» Document source
>>>

Derrière lui sur l'herbe verte,
son frère Sigurdur attend
patiemment. Soudain la longue
épuisette s'agite dans un large
mouvement d'avant en arrière, un
macareux moine se prend dans le
filet. Sigurdur récupère le petit
alcidé et le pose avec les prises
précédentes.
Nous sommes à Grimsey, une petite
île islandaise traversée par le
cercle polaire. Les oiseaux de mer
trouvent ici un petit paradis.
Sous les cris stridents des
sternes arctiques, pétrels fulmar
et pingouins torda cohabitent avec
les eiders et les guillemots de
Brünnich. Mais le plus célèbre
habitant est le macareux moine,
avec son joli regard nostalgique
de clown triste et son bec orangé.

<<<

» Tâche
Pouvez-vous mettre à jour le passage du texte sur les oiseaux de Grimsey compris entre "Derrière lui sur" et "précédentes." inclus, en remplaçant "patiemment" par "calmement" ?

» Données enregistrées

>>>

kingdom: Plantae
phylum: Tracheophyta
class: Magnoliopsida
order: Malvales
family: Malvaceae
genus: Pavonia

<<<
>>>

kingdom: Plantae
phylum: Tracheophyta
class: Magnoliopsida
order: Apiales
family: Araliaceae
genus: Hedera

<<<

» Résultat de la tâche
Derrière lui sur l'herbe verte,
son frère Sigurdur attend
calmement. Soudain la longue
épuisette s'agite dans un large
mouvement d'avant en arrière, un
macareux moine se prend dans le
filet. Sigurdur récupère le petit
alcidé et le pose avec les prises
précédentes.